··· STUDY MATERIAL ···

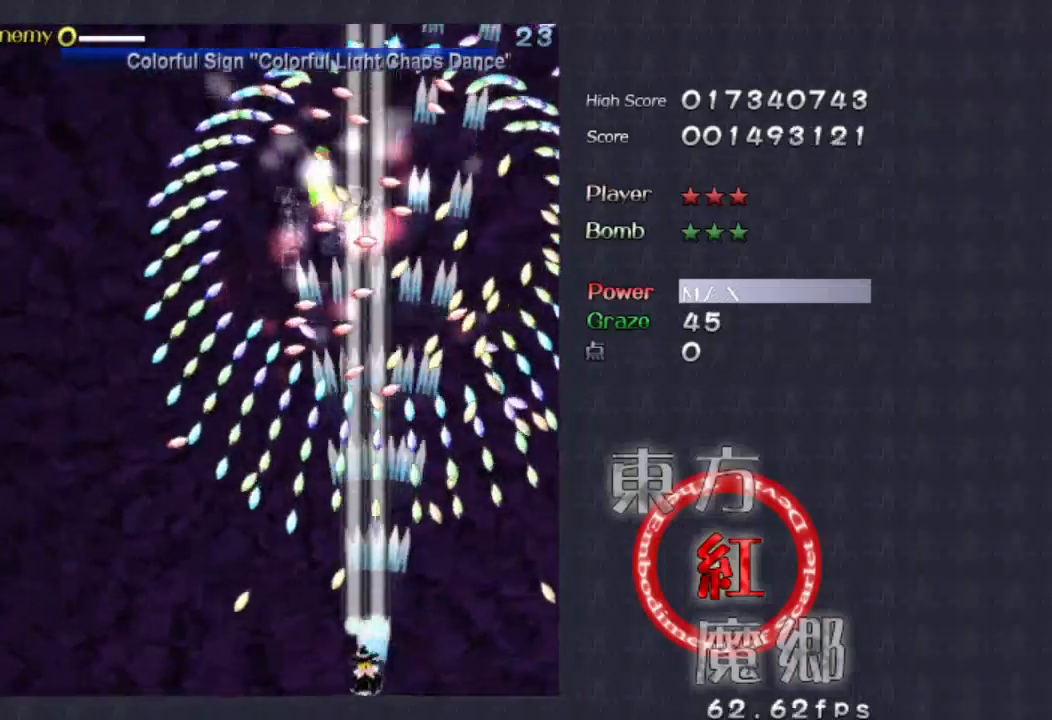
{"dt_ms": 1000, "buttons": [], "left_stick": "down"}
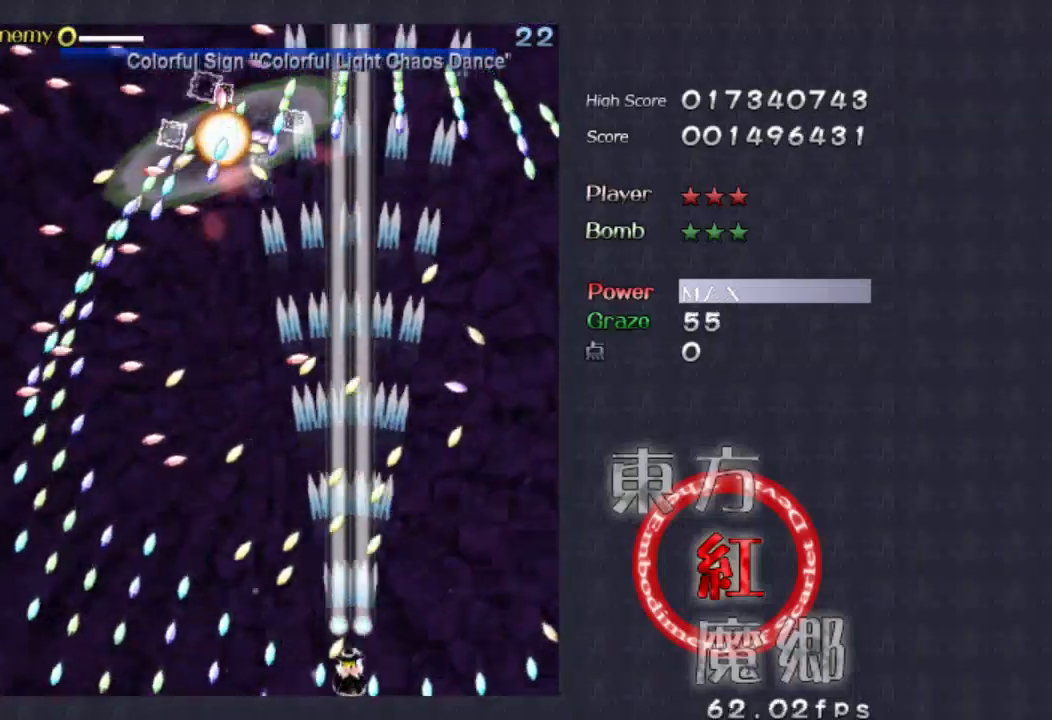
{"dt_ms": 500, "buttons": [], "left_stick": "center", "events": [[133, "left_stick", "center"]]}
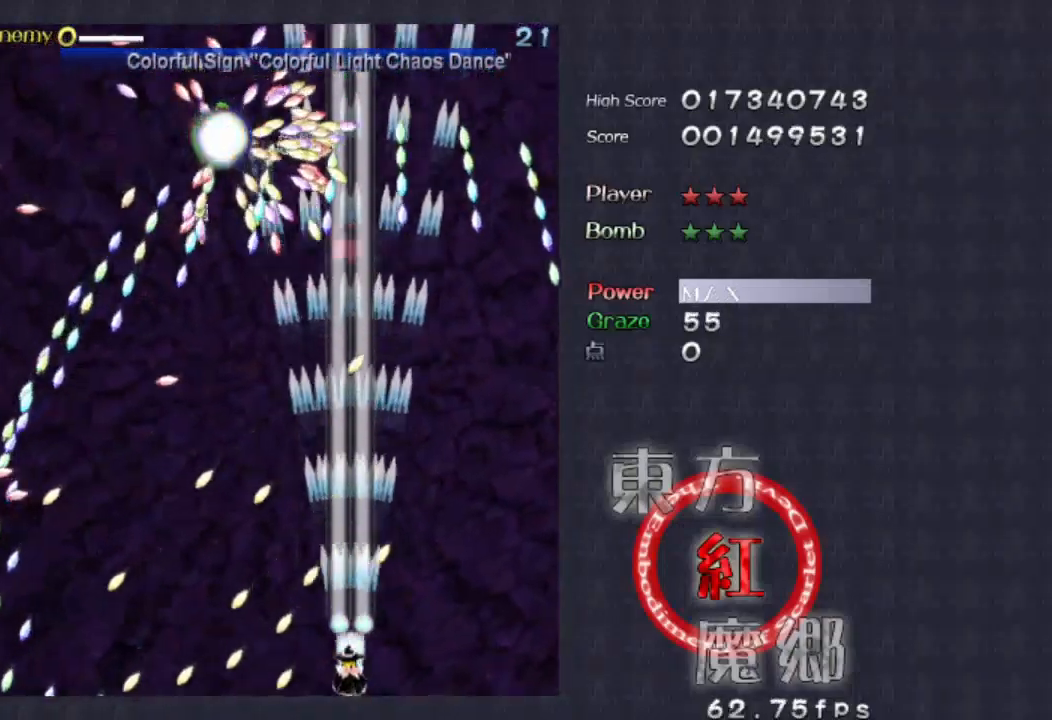
{"dt_ms": 500, "buttons": [], "left_stick": "left", "events": [[333, "left_stick", "right"], [467, "left_stick", "left"]]}
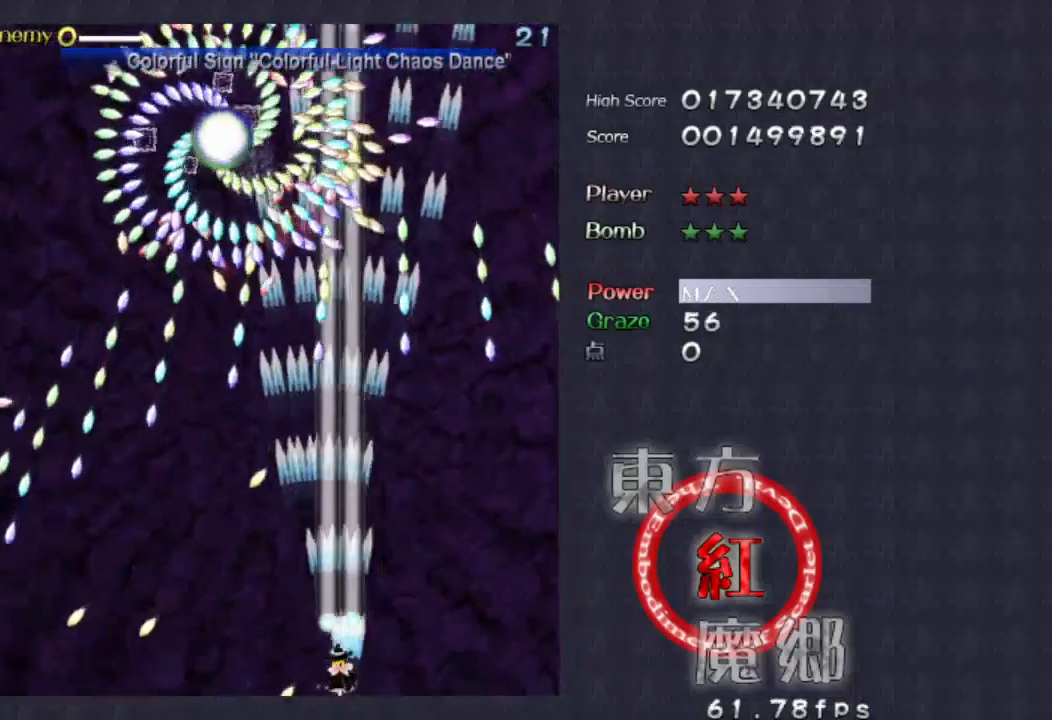
{"dt_ms": 500, "buttons": [], "left_stick": "center", "events": [[167, "left_stick", "up-left"], [333, "left_stick", "center"]]}
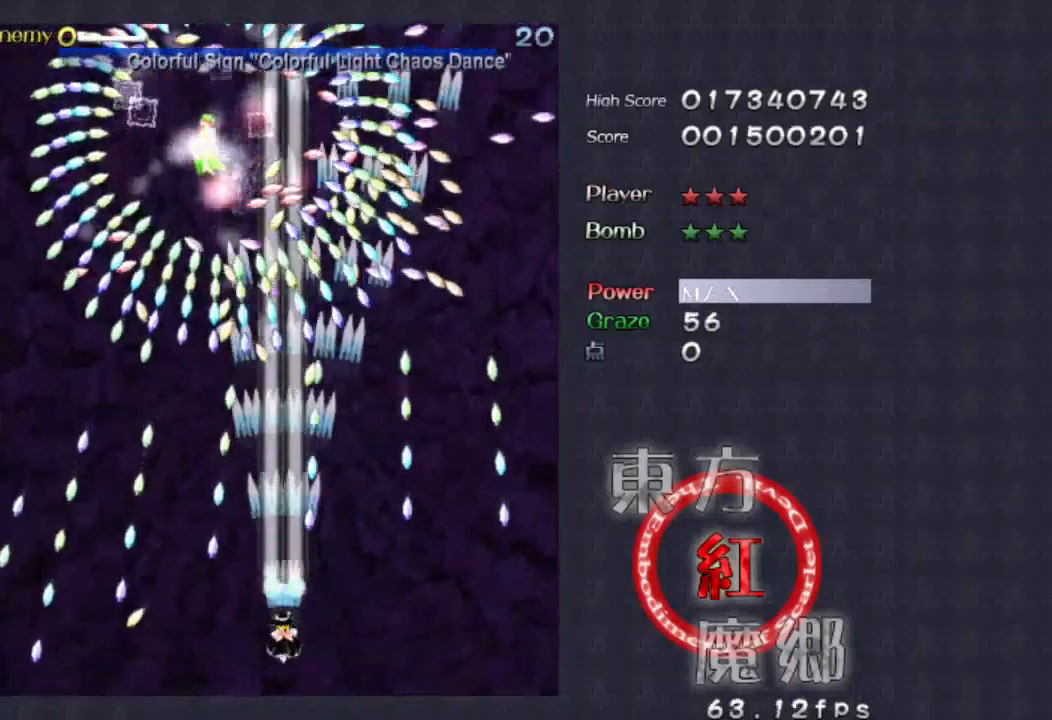
{"dt_ms": 500, "buttons": [], "left_stick": "center", "events": [[67, "left_stick", "up-left"], [267, "left_stick", "center"]]}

···

• TASK PROMPT: Scan the entries above. Copy each line that has the string "center".

• RESULT:
{"dt_ms": 500, "buttons": [], "left_stick": "center", "events": [[133, "left_stick", "center"]]}
{"dt_ms": 500, "buttons": [], "left_stick": "center", "events": [[167, "left_stick", "up-left"], [333, "left_stick", "center"]]}
{"dt_ms": 500, "buttons": [], "left_stick": "center", "events": [[67, "left_stick", "up-left"], [267, "left_stick", "center"]]}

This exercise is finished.